- **RECORD EXCERPTS**:
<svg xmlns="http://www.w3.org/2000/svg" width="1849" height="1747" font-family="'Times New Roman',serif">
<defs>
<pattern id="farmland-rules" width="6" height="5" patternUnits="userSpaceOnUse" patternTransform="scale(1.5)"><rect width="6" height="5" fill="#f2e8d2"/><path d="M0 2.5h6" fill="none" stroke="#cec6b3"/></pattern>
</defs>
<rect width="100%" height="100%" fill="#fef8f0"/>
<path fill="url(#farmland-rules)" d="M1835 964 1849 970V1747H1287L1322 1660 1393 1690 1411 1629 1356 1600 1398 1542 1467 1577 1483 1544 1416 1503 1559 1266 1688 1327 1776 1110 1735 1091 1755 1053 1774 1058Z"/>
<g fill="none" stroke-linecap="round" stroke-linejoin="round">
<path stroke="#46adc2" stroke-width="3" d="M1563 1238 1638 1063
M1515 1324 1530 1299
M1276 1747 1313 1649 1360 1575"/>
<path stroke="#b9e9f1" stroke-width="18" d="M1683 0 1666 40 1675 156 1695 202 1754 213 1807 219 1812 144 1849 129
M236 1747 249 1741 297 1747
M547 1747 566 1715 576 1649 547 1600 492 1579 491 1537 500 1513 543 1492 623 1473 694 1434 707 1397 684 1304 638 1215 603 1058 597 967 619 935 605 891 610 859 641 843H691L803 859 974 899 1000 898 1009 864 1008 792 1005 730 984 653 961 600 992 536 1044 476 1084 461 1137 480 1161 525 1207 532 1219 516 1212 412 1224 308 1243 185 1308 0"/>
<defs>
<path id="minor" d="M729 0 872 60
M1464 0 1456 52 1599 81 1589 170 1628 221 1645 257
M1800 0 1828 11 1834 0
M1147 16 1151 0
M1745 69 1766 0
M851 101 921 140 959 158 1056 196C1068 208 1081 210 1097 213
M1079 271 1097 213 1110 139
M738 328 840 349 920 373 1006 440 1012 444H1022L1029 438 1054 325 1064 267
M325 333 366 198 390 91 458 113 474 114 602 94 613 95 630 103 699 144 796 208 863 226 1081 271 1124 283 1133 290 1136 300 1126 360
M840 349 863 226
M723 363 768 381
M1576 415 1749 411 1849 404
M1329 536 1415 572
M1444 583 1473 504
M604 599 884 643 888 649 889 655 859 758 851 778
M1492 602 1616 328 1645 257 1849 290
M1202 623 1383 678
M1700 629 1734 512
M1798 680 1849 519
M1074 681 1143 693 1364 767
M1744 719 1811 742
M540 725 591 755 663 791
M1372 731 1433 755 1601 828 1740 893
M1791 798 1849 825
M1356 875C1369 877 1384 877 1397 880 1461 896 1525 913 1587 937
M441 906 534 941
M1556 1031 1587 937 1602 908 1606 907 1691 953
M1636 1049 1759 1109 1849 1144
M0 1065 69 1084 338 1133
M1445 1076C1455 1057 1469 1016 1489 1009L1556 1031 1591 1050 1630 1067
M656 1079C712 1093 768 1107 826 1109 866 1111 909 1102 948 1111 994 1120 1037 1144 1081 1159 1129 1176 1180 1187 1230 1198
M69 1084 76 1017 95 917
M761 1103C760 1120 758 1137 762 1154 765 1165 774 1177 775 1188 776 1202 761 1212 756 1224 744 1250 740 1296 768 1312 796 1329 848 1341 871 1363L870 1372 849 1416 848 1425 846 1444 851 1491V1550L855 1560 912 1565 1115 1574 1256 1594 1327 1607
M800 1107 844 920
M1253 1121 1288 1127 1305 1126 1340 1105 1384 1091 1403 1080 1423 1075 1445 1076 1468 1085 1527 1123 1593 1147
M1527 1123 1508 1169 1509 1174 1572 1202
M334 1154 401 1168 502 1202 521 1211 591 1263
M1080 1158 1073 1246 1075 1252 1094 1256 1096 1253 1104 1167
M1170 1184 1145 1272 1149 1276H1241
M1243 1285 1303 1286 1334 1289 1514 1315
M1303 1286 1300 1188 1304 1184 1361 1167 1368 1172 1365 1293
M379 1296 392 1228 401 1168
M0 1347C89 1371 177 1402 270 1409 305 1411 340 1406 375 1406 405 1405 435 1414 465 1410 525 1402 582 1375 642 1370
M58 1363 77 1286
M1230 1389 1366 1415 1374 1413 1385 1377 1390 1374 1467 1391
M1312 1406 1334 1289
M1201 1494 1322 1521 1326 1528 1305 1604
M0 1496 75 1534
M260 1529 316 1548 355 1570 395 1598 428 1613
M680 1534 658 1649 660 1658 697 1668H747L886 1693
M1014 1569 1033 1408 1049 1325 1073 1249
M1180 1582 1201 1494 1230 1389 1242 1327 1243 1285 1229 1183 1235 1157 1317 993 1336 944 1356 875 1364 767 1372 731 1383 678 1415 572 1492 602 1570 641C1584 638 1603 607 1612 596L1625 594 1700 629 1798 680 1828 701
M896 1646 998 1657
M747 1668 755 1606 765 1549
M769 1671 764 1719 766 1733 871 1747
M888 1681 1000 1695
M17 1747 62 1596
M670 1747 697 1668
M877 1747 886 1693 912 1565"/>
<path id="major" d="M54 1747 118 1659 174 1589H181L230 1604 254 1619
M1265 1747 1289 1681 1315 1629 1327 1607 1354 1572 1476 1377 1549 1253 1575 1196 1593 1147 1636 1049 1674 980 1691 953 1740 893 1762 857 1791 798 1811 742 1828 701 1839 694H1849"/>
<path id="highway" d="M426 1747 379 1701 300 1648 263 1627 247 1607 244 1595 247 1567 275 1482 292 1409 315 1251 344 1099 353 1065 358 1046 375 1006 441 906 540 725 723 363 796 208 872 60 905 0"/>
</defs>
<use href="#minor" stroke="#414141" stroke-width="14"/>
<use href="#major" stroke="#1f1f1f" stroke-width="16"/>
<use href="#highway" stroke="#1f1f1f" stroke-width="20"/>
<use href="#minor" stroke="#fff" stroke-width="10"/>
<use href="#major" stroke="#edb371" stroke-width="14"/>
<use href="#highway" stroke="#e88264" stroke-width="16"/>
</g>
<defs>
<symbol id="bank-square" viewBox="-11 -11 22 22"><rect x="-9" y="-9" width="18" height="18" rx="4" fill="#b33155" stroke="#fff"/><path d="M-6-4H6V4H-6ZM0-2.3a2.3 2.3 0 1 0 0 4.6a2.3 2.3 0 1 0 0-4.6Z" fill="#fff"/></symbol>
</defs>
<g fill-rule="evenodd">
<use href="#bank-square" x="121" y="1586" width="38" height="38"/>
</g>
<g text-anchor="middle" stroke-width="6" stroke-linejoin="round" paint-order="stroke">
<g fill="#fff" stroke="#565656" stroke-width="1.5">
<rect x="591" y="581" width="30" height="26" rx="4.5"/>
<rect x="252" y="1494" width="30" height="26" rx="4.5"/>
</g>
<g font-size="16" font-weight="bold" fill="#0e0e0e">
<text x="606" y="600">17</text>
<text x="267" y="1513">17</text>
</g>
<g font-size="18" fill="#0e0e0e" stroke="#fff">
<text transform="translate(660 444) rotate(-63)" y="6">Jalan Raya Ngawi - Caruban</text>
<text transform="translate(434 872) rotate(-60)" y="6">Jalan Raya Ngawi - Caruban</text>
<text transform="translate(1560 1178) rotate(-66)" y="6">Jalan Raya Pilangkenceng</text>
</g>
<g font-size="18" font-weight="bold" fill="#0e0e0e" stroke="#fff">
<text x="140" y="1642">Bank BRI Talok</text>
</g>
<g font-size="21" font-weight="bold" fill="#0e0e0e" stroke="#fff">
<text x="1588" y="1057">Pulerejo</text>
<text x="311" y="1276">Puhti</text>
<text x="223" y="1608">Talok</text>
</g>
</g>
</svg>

---

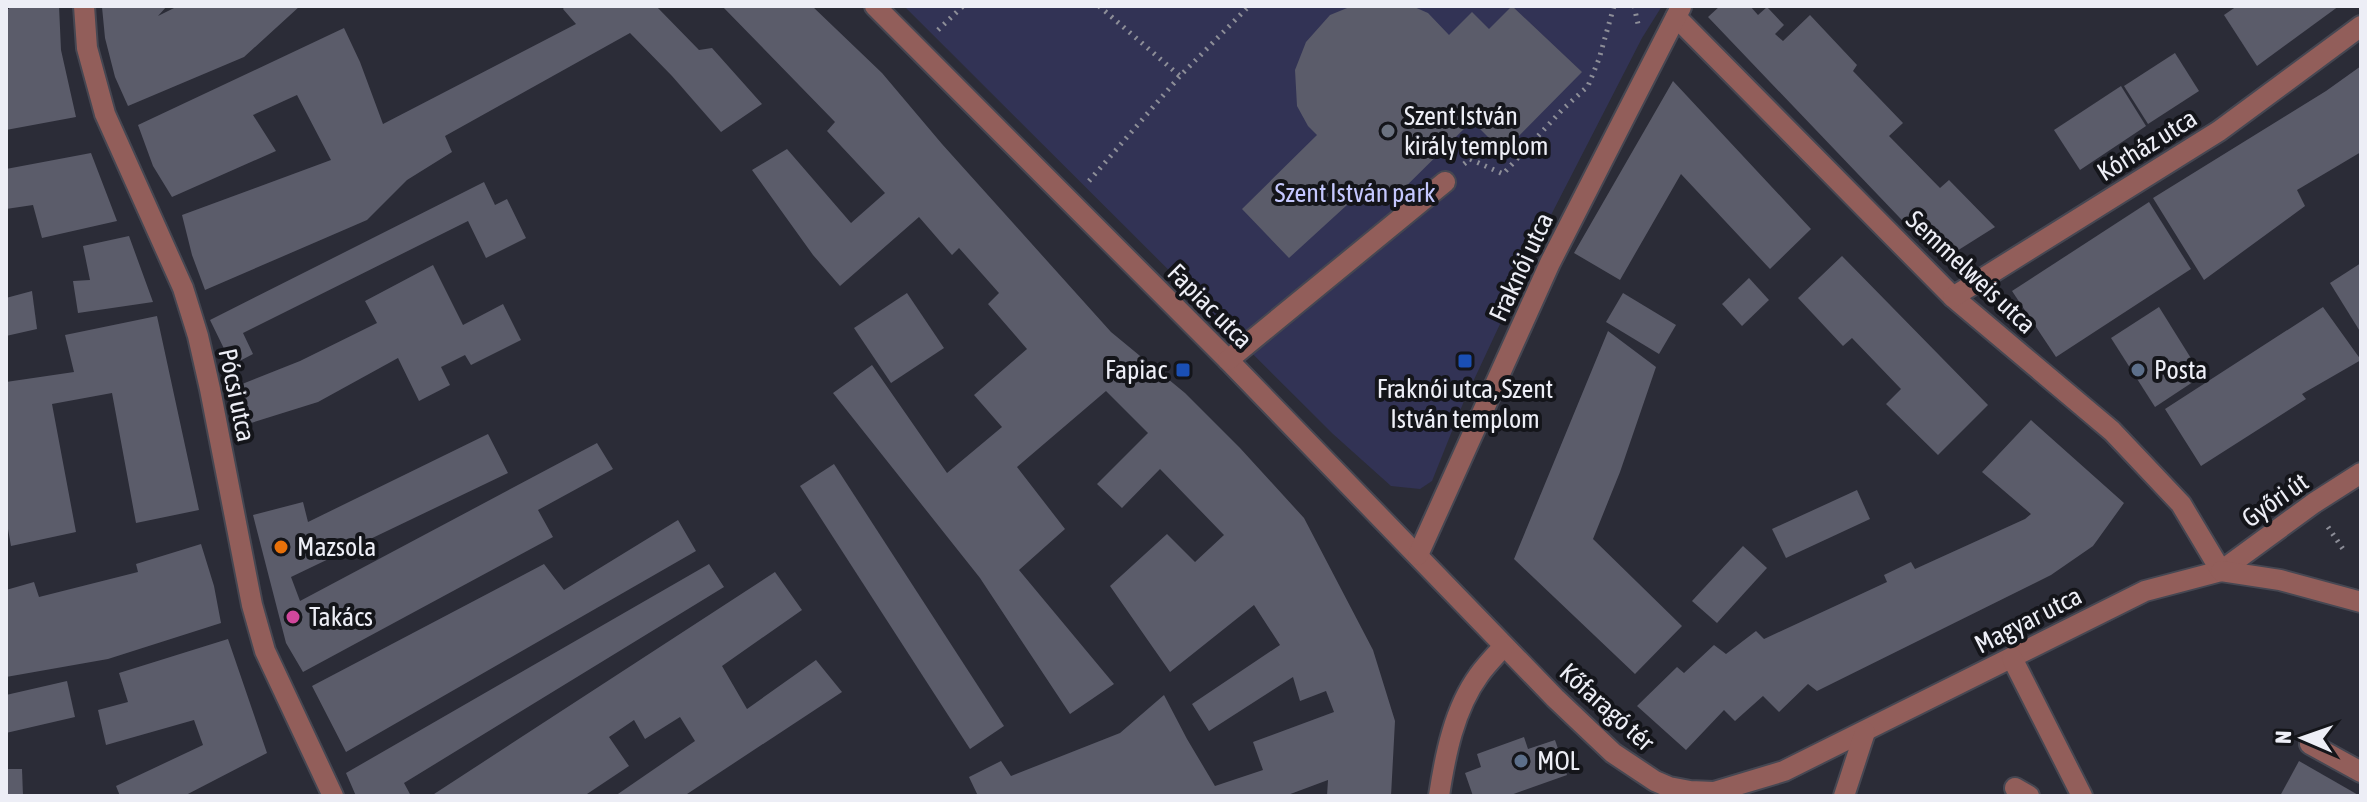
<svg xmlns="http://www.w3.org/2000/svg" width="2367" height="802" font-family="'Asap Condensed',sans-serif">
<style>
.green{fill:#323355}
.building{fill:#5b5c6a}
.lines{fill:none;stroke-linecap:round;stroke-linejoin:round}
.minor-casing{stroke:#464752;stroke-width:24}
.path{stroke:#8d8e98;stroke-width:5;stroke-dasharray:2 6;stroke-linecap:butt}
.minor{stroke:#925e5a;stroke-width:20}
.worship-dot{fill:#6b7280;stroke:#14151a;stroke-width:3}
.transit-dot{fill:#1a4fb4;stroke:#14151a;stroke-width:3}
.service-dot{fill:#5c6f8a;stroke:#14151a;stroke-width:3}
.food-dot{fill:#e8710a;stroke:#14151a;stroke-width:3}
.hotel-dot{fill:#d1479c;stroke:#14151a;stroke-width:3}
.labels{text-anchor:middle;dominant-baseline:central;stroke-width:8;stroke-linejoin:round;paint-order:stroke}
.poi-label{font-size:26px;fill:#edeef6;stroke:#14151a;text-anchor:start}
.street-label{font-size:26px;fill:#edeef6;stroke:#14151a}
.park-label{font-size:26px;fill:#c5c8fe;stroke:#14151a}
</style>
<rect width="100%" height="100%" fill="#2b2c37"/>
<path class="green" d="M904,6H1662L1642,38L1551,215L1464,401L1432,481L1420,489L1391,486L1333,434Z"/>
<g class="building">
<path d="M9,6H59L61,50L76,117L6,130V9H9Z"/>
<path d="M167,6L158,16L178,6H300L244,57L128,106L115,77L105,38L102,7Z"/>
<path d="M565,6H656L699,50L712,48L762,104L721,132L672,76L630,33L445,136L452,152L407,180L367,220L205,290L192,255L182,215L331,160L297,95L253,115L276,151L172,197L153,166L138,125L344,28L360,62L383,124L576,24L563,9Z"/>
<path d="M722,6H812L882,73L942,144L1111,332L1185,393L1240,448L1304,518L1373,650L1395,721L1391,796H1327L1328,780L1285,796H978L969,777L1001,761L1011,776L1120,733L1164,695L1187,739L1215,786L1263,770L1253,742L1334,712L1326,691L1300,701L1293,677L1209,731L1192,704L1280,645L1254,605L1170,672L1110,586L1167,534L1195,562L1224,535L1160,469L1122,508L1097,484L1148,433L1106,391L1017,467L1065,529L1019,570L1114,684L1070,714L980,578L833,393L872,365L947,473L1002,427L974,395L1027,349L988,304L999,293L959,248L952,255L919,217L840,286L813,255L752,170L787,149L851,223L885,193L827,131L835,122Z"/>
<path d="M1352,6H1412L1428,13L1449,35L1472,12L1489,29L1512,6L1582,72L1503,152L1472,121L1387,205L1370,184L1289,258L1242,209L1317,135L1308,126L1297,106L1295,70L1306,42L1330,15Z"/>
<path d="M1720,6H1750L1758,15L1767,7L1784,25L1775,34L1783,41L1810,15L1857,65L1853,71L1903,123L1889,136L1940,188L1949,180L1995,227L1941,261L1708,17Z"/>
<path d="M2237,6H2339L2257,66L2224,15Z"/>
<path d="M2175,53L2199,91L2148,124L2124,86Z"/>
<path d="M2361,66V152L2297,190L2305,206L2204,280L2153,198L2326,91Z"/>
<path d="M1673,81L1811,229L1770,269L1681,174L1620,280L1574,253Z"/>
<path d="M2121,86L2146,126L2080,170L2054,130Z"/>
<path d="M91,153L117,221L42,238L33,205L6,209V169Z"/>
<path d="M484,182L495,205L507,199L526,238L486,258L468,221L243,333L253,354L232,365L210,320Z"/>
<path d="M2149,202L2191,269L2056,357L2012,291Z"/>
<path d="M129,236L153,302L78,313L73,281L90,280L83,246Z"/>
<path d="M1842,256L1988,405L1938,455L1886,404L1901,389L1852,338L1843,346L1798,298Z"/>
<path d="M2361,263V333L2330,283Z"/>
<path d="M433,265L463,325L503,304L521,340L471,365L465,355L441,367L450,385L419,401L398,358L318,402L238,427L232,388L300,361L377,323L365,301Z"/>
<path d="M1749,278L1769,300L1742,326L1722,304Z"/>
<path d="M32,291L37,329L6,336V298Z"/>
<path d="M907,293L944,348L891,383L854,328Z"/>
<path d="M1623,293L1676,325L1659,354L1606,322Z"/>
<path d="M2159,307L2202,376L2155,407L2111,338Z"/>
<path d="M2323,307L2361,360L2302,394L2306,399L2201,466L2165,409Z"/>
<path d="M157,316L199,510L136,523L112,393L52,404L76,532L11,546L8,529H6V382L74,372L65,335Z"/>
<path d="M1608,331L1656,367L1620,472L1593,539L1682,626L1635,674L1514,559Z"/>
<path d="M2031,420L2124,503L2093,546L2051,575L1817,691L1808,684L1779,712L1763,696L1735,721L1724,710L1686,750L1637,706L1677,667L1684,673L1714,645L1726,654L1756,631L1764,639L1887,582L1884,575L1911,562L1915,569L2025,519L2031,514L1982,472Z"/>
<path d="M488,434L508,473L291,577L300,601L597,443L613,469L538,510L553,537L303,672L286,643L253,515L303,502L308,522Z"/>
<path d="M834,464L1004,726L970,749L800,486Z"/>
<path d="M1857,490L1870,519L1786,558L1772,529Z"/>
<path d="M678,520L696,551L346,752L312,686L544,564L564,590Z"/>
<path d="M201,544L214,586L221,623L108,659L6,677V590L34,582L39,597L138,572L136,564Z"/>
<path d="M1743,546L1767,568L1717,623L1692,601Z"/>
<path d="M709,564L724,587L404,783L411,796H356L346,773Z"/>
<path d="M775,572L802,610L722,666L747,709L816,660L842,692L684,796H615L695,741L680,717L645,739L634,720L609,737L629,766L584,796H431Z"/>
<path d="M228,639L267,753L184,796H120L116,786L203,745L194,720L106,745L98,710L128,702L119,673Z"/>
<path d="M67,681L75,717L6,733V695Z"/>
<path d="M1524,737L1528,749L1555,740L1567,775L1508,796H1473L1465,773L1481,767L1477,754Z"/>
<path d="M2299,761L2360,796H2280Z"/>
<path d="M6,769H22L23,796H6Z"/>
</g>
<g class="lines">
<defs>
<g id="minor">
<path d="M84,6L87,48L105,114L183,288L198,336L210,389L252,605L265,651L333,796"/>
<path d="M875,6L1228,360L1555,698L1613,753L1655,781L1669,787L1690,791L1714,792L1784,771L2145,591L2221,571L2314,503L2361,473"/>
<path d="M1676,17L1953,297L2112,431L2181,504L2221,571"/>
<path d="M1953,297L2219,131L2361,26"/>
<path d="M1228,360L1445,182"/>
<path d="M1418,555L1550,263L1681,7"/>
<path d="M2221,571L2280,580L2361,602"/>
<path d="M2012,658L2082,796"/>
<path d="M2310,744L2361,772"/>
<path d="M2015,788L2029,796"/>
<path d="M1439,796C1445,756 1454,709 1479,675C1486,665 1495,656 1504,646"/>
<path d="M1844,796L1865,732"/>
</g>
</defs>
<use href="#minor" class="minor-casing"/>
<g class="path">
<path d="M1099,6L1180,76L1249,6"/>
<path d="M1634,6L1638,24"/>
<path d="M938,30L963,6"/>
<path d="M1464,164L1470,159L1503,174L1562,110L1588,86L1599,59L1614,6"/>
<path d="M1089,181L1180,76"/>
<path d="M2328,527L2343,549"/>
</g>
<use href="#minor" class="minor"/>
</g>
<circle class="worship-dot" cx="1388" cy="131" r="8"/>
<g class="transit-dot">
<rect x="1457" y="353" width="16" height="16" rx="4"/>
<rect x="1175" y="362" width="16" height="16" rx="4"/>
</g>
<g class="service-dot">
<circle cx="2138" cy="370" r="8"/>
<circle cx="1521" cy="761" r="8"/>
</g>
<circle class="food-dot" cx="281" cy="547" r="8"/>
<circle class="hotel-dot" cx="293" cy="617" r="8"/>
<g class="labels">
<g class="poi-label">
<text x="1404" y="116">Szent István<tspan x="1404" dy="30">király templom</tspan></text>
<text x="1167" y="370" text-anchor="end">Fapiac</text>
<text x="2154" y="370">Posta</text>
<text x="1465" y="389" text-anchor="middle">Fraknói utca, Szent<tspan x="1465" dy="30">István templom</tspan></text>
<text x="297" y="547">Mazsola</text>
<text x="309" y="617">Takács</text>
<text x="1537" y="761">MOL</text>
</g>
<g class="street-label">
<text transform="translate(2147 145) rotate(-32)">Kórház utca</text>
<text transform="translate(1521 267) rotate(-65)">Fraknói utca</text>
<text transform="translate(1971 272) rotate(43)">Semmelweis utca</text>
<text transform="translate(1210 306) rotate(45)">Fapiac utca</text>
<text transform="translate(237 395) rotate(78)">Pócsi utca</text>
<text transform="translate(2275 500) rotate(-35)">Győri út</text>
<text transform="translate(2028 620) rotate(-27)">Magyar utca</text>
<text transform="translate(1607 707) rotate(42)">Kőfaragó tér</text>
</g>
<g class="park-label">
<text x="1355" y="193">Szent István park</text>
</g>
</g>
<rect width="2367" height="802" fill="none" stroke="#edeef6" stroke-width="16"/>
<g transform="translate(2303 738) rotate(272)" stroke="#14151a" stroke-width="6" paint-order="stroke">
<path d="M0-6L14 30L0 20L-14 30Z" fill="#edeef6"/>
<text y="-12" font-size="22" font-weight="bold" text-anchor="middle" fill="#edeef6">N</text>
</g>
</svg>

- **YOUR OBJECTIVE**: From the entries above, copy every line that holds the word "lines".

- **FINISHED EXERCISE**:
.lines{fill:none;stroke-linecap:round;stroke-linejoin:round}
<g class="lines">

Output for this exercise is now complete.